Introduction to Zephaniah
The book of Zephaniah contains both dark pictures of impending doom on Judah and also bright glimpses of a glorious distant future under the reign of Messiah. It is a beautifully written study in contrasts, with both severe warnings and glorious promises.
Zephaniah himself prophesied during the reign of Josiah, and thus was a contemporary of Jeremiah. It seems likely that his warnings may have contributed to the revival that took place under Josiah, and thus were written during the early years of his reign. Jeremiah then came on the scene during the later years of both Josiah and Zephaniah.

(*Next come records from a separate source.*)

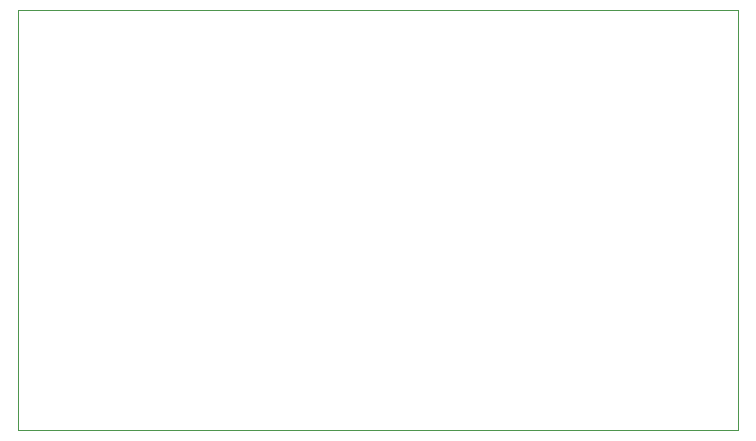
<source format=gbr>
%TF.GenerationSoftware,KiCad,Pcbnew,(5.1.10-1-10_14)*%
%TF.CreationDate,2021-08-23T22:51:27-07:00*%
%TF.ProjectId,town,746f776e-2e6b-4696-9361-645f70636258,rev?*%
%TF.SameCoordinates,Original*%
%TF.FileFunction,Profile,NP*%
%FSLAX46Y46*%
G04 Gerber Fmt 4.6, Leading zero omitted, Abs format (unit mm)*
G04 Created by KiCad (PCBNEW (5.1.10-1-10_14)) date 2021-08-23 22:51:27*
%MOMM*%
%LPD*%
G01*
G04 APERTURE LIST*
%TA.AperFunction,Profile*%
%ADD10C,0.050000*%
%TD*%
G04 APERTURE END LIST*
D10*
X44450000Y-87630000D02*
X44450000Y-52070000D01*
X105410000Y-87630000D02*
X44450000Y-87630000D01*
X105410000Y-52070000D02*
X105410000Y-87630000D01*
X44450000Y-52070000D02*
X105410000Y-52070000D01*
M02*

</source>
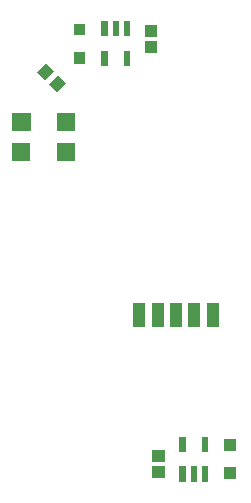
<source format=gbp>
G04 Layer: BottomPasteMaskLayer*
G04 EasyEDA v6.3.22, 2020-01-22T11:07:26+01:00*
G04 3ac4b1cc3e28459caadfcca9b74a0810,6ac03ef627a24f5ab7c901ca926ad83b,10*
G04 Gerber Generator version 0.2*
G04 Scale: 100 percent, Rotated: No, Reflected: No *
G04 Dimensions in millimeters *
G04 leading zeros omitted , absolute positions ,3 integer and 3 decimal *
%FSLAX33Y33*%
%MOMM*%
G90*
G71D02*

%ADD23R,0.999998X1.999996*%
%ADD24R,1.574800X1.574800*%

%LPD*%
G54D23*
G01X26044Y27000D03*
G01X27614Y27000D03*
G01X29093Y27000D03*
G01X30773Y27009D03*
G01X24463Y27000D03*
G36*
G01X13706Y42532D02*
G01X15281Y42532D01*
G01X15281Y44107D01*
G01X13706Y44107D01*
G01X13706Y42532D01*
G37*
G54D24*
G01X14493Y40780D03*
G36*
G01X19071Y41547D02*
G01X17496Y41547D01*
G01X17496Y39972D01*
G01X19071Y39972D01*
G01X19071Y41547D01*
G37*
G01X18283Y43300D03*
G36*
G01X26684Y13170D02*
G01X26684Y14169D01*
G01X25584Y14169D01*
G01X25584Y13170D01*
G01X26684Y13170D01*
G37*
G36*
G01X26684Y14569D02*
G01X26684Y15569D01*
G01X25584Y15569D01*
G01X25584Y14569D01*
G01X26684Y14569D01*
G37*
G36*
G01X30329Y12860D02*
G01X30329Y14160D01*
G01X29779Y14160D01*
G01X29779Y12860D01*
G01X30329Y12860D01*
G37*
G36*
G01X29379Y12860D02*
G01X29379Y14160D01*
G01X28829Y14160D01*
G01X28829Y12860D01*
G01X29379Y12860D01*
G37*
G36*
G01X28429Y12860D02*
G01X28429Y14160D01*
G01X27879Y14160D01*
G01X27879Y12860D01*
G01X28429Y12860D01*
G37*
G36*
G01X28429Y15360D02*
G01X28429Y16660D01*
G01X27879Y16660D01*
G01X27879Y15360D01*
G01X28429Y15360D01*
G37*
G36*
G01X30329Y15360D02*
G01X30329Y16660D01*
G01X29779Y16660D01*
G01X29779Y15360D01*
G01X30329Y15360D01*
G37*
G36*
G01X32694Y13070D02*
G01X32694Y14070D01*
G01X31694Y14070D01*
G01X31694Y13070D01*
G01X32694Y13070D01*
G37*
G36*
G01X32694Y15470D02*
G01X32694Y16470D01*
G01X31694Y16470D01*
G01X31694Y15470D01*
G01X32694Y15470D01*
G37*
G36*
G01X24933Y51550D02*
G01X24933Y50550D01*
G01X26033Y50550D01*
G01X26033Y51550D01*
G01X24933Y51550D01*
G37*
G36*
G01X24933Y50150D02*
G01X24933Y49150D01*
G01X26033Y49150D01*
G01X26033Y50150D01*
G01X24933Y50150D01*
G37*
G36*
G01X21288Y51860D02*
G01X21288Y50559D01*
G01X21838Y50559D01*
G01X21838Y51860D01*
G01X21288Y51860D01*
G37*
G36*
G01X22238Y51860D02*
G01X22238Y50559D01*
G01X22788Y50559D01*
G01X22788Y51860D01*
G01X22238Y51860D01*
G37*
G36*
G01X23188Y51860D02*
G01X23188Y50559D01*
G01X23738Y50559D01*
G01X23738Y51860D01*
G01X23188Y51860D01*
G37*
G36*
G01X23188Y49360D02*
G01X23188Y48060D01*
G01X23738Y48060D01*
G01X23738Y49360D01*
G01X23188Y49360D01*
G37*
G36*
G01X21288Y49360D02*
G01X21288Y48060D01*
G01X21838Y48060D01*
G01X21838Y49360D01*
G01X21288Y49360D01*
G37*
G36*
G01X18923Y51650D02*
G01X18923Y50650D01*
G01X19923Y50650D01*
G01X19923Y51650D01*
G01X18923Y51650D01*
G37*
G36*
G01X18923Y49250D02*
G01X18923Y48250D01*
G01X19923Y48250D01*
G01X19923Y49250D01*
G01X18923Y49250D01*
G37*
G36*
G01X15821Y47544D02*
G01X16528Y46837D01*
G01X17306Y47615D01*
G01X16599Y48322D01*
G01X15821Y47544D01*
G37*
G36*
G01X16811Y46554D02*
G01X17518Y45847D01*
G01X18296Y46625D01*
G01X17589Y47332D01*
G01X16811Y46554D01*
G37*
M00*
M02*

</source>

Zephaniah’s name means “Jehovah has treasured.” Zephaniah was, according to his introductory verse (Zephaniah 1:1), a great, great grandson of good king Hezekiah, and so was in Judah’s royal family. He presumably lived and prophesied in Jerusalem.
In addition to prophesying of Judah’s coming judgment because of her own wickedness, Zephaniah foretold imminent judgments on other nations that were even more wicked—including Philistia (Zephaniah 2:4-7), Moab and Ammon (Zephaniah 2:8-11), Ethiopia (Zephaniah 2:12) and especially Assyria (Zephaniah 2:13-15). Nevertheless his book closes with a wonderful prophecy concerning the future Messianic kingdom when all nations will serve the Lord, and restored Israel will finally be “a name and a praise among all people of the earth” (Zephaniah 3:20).
1:1 Zephaniah. Zephaniah lists more of his ancestry than any other prophet. Apparently his great great grandfather was good king Hezekiah (same as Hizkiah); he himself ministered in the days of good king Josiah, and thus was an older contemporary of the prophet Jeremiah. His preaching may even have prepared the way for the brief revival under Josiah (II Chronicles 34:3-7).
1:2 utterly consume. The burden of Zephaniah’s prophecy is the coming destruction of Judah and Jerusalem by the armies of Babylon. However, as is often the case with the prophets, near and far fulfillments are blended together, and one must be careful in distinguishing them. Much of his prophecy, especially Zephaniah 3:9-20, deals with the future glories of the kingdom age following the great tribulation.
1:7 day of the LORD. The term “day of the LORD” normally refers to the future period of God’s judgments against the earth because of man’s sin. It may also, as here, refer to a precursive fulfillment on a local scale. The ultimate fulfillment seems to be at Armageddon, when the angel of God will invite all the birds of the air as His guests to “the supper of the great God” (Revelation 19:17). He will also invite the birds to “my sacrifice” at the defeat of Gog’s army (Ezekiel 39:17-20).
1:12 lees. That is, “dregs” or “residue.”